Así que ese verano las peruanas se plantaron, dijeron #BastaYa y salieron a la calle y mostraron en las RSS sus lesiones y el nombre de sus agresores bajo el lema #NiUnaMenos. Protestaban porque en su país 7 de cada 10 mujeres es víctima de violencia de género, porque su país es el segundo después de Bolivia con la tasa más alta de violaciones en la región. Porque en su país el 90% de las denuncias por violación son archivadas. Porque recientemente se ha archivado también las esterilizaciones forzosas de más de 300.000 mujeres durante la dictadura de Alberto Fujimori. Por todo esto las mujeres peruanas protestaron y sobre todo porque como dijo uno de sus políticos “el Perú es un país de violadores”

Todas las mujeres del planeta perciben, por alejadas que estén del foco del escándalo, que la sólida rigidez del orden antiguo se desmorona.

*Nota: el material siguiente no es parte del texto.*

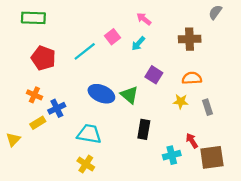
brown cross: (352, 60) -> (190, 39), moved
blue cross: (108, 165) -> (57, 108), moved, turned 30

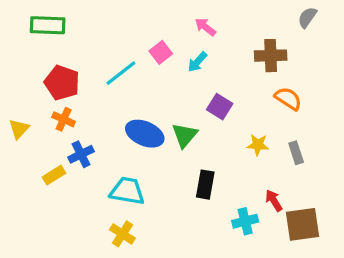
orange semicircle: (192, 78) -> (288, 99), moved, turned 36
orange cross: (34, 95) -> (64, 119), moved
green triangle: (129, 95) -> (185, 135), turned 30
yellow triangle: (13, 139) -> (19, 129), moved

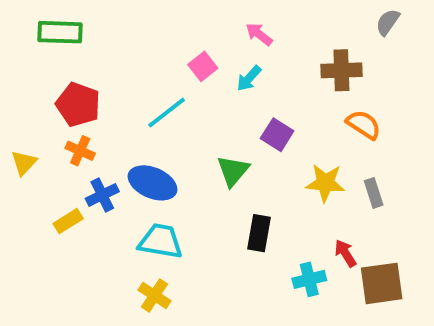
cyan line: (121, 73) -> (167, 113), moved
blue ellipse: (145, 134) -> (153, 183), moved
yellow star: (258, 145) -> (325, 183), size x1.4

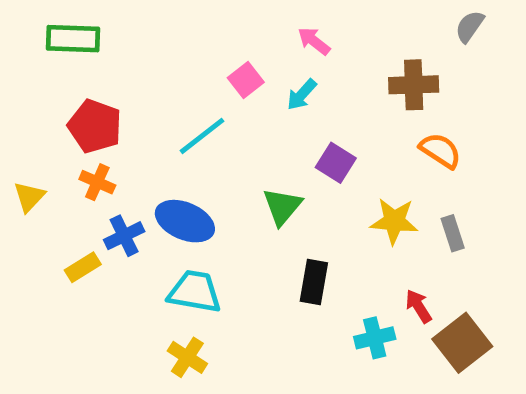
brown square: (382, 283) -> (462, 343), turned -30

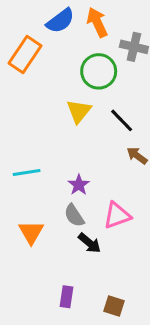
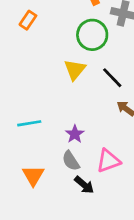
orange rectangle: (25, 55) -> (28, 20), size x0.6

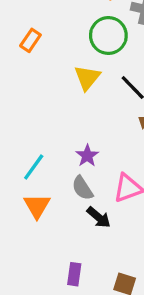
orange rectangle: (28, 20) -> (30, 40), moved
cyan line: (29, 123) -> (34, 167), moved, turned -45

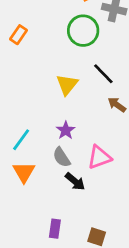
yellow triangle: (87, 78) -> (67, 84), moved

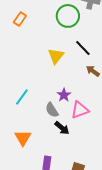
purple star: (66, 130) -> (64, 95), moved
orange triangle: (24, 172) -> (23, 138), moved

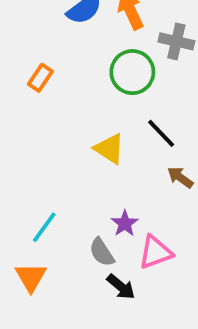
yellow triangle: (56, 56) -> (109, 149), turned -36
orange triangle: (23, 138) -> (31, 277), moved

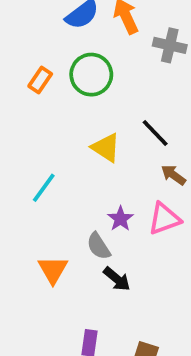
green circle: (132, 72) -> (91, 75), moved
cyan line: (44, 227) -> (44, 188), moved
pink triangle: (155, 252) -> (164, 219), moved
orange triangle: (31, 277) -> (53, 270), moved

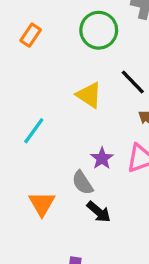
green circle: (91, 75) -> (99, 30), moved

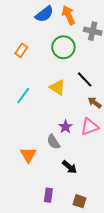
cyan line: (34, 131) -> (23, 96), moved
black arrow: (99, 212) -> (69, 167), moved

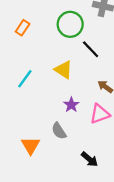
black line: (85, 79) -> (91, 49), moved
purple star: (65, 127) -> (71, 105), moved
black arrow: (69, 167) -> (89, 159), moved

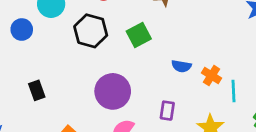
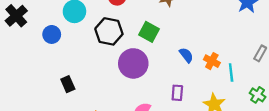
green square: (139, 35) -> (149, 32), turned -30
blue semicircle: (181, 66) -> (186, 55), turned -133
purple circle: (113, 91) -> (133, 63), moved

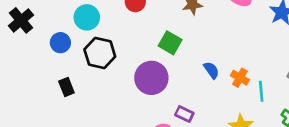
black hexagon: (109, 31) -> (100, 53), moved
black rectangle: (68, 84) -> (66, 87), moved
purple rectangle: (177, 93) -> (184, 114), moved, turned -70

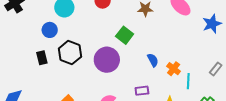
blue circle: (60, 43) -> (50, 30), moved
black hexagon: (100, 53) -> (70, 53), moved
purple rectangle: (184, 114) -> (142, 91), moved, turned -40

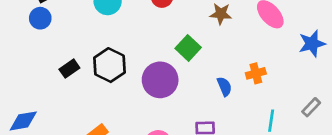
blue circle: (50, 30) -> (40, 18), moved
black rectangle: (42, 58) -> (69, 69), turned 64
orange cross: (174, 69) -> (256, 73), moved, turned 32

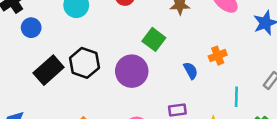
blue circle: (40, 18) -> (31, 28), moved
black rectangle: (69, 69) -> (49, 70), size x1.6

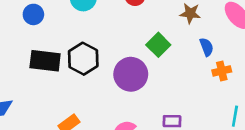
black rectangle: (49, 70) -> (45, 61), turned 40
blue semicircle: (191, 71) -> (207, 47), moved

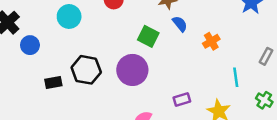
blue semicircle: (207, 47) -> (180, 24), moved
black rectangle: (45, 61) -> (53, 83), size x0.6

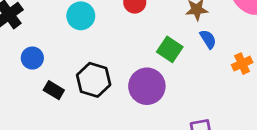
blue circle: (30, 45) -> (32, 58), moved
black rectangle: (53, 83) -> (54, 90), turned 35

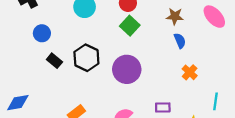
green square: (170, 49) -> (130, 26), moved
orange cross: (242, 64) -> (190, 72), moved, turned -32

El día que la mujeres peruanas se revelaron, incluidas sus misses, levantaron la voz y tomaron la palabra para poner cifras y nombres al maltrato y la violencia en su comunidad, pusieron de manifiesto que el cambio social de la modernidad líquida es un hecho, y que el silencio no forma parte de su ruta. Ellas decían que era como pronunciar un conjuro con el que alejar un poco más el mal, pero el gran reto para las mujeres de este mundo global, es forjar una voluntad común, lo más  homogénea posible, porque el mal que acecha a las mujeres en cualquier parte del mundo es global y lo impregna todo.